- REQUIRED WORK: Give the records again from the first line through the line with "Aide en ligne", swapping "Debt Recovery" for "Debt Collection" and leaving everything else unchanged.
------------------------
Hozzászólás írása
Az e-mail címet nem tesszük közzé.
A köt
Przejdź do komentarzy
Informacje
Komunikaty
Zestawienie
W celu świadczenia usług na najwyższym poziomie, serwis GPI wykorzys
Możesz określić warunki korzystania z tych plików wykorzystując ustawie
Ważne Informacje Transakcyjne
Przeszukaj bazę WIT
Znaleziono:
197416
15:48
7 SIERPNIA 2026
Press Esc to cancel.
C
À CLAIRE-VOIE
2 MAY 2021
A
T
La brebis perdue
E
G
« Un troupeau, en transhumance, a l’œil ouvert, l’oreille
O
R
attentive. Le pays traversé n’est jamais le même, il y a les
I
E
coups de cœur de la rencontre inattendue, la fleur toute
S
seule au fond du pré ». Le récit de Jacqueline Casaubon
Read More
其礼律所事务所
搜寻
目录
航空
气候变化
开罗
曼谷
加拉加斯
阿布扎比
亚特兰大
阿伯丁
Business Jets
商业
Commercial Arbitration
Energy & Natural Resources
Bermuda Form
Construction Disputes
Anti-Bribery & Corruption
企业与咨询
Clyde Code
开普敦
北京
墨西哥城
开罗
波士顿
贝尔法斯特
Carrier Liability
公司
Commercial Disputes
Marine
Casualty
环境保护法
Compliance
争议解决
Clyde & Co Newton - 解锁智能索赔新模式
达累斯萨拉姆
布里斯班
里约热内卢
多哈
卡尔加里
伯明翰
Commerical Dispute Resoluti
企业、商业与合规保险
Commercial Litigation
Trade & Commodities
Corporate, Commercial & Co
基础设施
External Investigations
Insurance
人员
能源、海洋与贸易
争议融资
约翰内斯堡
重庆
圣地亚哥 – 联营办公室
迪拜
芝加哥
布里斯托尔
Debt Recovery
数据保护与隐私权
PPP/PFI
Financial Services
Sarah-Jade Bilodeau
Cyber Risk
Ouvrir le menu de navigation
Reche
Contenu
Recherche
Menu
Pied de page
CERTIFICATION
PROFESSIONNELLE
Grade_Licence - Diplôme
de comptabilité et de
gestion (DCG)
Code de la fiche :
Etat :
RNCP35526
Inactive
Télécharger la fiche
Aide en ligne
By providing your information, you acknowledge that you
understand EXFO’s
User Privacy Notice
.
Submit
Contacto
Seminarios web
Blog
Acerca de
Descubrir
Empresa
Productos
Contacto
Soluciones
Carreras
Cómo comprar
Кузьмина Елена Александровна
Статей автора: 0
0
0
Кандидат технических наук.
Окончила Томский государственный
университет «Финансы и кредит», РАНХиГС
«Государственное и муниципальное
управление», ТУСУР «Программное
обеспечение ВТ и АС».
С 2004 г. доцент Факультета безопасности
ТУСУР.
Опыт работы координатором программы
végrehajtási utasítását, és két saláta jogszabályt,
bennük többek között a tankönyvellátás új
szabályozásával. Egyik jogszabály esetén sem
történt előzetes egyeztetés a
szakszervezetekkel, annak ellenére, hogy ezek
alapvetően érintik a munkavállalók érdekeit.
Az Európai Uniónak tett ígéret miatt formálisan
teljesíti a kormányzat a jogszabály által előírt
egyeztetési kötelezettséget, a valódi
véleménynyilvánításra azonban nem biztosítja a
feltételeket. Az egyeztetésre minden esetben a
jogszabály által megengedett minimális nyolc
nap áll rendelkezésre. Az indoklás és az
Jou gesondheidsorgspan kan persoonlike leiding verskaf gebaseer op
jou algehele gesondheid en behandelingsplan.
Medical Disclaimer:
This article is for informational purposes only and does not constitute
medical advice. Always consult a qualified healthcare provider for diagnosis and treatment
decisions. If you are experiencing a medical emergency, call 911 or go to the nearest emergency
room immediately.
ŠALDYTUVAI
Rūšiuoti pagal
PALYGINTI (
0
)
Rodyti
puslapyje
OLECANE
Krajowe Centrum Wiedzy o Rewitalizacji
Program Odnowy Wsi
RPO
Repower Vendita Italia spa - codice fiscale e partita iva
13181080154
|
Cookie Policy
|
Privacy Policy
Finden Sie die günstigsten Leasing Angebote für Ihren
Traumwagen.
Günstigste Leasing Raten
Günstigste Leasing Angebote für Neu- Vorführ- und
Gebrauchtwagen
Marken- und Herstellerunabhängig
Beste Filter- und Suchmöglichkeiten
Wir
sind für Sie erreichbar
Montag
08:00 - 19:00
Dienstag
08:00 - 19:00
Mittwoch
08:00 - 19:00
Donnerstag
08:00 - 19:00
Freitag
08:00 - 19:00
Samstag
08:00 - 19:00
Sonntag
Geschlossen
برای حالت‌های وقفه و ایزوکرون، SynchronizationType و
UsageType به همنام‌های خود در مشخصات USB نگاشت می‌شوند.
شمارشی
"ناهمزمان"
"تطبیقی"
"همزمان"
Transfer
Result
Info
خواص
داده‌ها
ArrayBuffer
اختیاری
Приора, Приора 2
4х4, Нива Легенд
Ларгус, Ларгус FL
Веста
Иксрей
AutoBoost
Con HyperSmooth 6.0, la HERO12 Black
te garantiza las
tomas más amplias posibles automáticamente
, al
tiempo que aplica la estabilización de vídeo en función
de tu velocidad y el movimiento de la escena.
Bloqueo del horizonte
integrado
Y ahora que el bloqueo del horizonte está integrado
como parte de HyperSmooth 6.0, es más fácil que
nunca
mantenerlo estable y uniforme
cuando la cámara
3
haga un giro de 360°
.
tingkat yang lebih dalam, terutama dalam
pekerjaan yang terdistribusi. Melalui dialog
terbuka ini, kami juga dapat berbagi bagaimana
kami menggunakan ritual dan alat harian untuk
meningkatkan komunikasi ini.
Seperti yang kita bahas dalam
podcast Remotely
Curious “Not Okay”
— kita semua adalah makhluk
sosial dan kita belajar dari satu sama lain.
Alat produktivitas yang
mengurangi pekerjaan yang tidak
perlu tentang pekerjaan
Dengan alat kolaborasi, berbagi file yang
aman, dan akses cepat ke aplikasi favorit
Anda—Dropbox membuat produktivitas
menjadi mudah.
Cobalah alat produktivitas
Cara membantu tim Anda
------------------------
- RESULT OF THIS EXERCISE:
Hozzászólás írása
Az e-mail címet nem tesszük közzé.
A köt
Przejdź do komentarzy
Informacje
Komunikaty
Zestawienie
W celu świadczenia usług na najwyższym poziomie, serwis GPI wykorzys
Możesz określić warunki korzystania z tych plików wykorzystując ustawie
Ważne Informacje Transakcyjne
Przeszukaj bazę WIT
Znaleziono:
197416
15:48
7 SIERPNIA 2026
Press Esc to cancel.
C
À CLAIRE-VOIE
2 MAY 2021
A
T
La brebis perdue
E
G
« Un troupeau, en transhumance, a l’œil ouvert, l’oreille
O
R
attentive. Le pays traversé n’est jamais le même, il y a les
I
E
coups de cœur de la rencontre inattendue, la fleur toute
S
seule au fond du pré ». Le récit de Jacqueline Casaubon
Read More
其礼律所事务所
搜寻
目录
航空
气候变化
开罗
曼谷
加拉加斯
阿布扎比
亚特兰大
阿伯丁
Business Jets
商业
Commercial Arbitration
Energy & Natural Resources
Bermuda Form
Construction Disputes
Anti-Bribery & Corruption
企业与咨询
Clyde Code
开普敦
北京
墨西哥城
开罗
波士顿
贝尔法斯特
Carrier Liability
公司
Commercial Disputes
Marine
Casualty
环境保护法
Compliance
争议解决
Clyde & Co Newton - 解锁智能索赔新模式
达累斯萨拉姆
布里斯班
里约热内卢
多哈
卡尔加里
伯明翰
Commerical Dispute Resoluti
企业、商业与合规保险
Commercial Litigation
Trade & Commodities
Corporate, Commercial & Co
基础设施
External Investigations
Insurance
人员
能源、海洋与贸易
争议融资
约翰内斯堡
重庆
圣地亚哥 – 联营办公室
迪拜
芝加哥
布里斯托尔
Debt Collection
数据保护与隐私权
PPP/PFI
Financial Services
Sarah-Jade Bilodeau
Cyber Risk
Ouvrir le menu de navigation
Reche
Contenu
Recherche
Menu
Pied de page
CERTIFICATION
PROFESSIONNELLE
Grade_Licence - Diplôme
de comptabilité et de
gestion (DCG)
Code de la fiche :
Etat :
RNCP35526
Inactive
Télécharger la fiche
Aide en ligne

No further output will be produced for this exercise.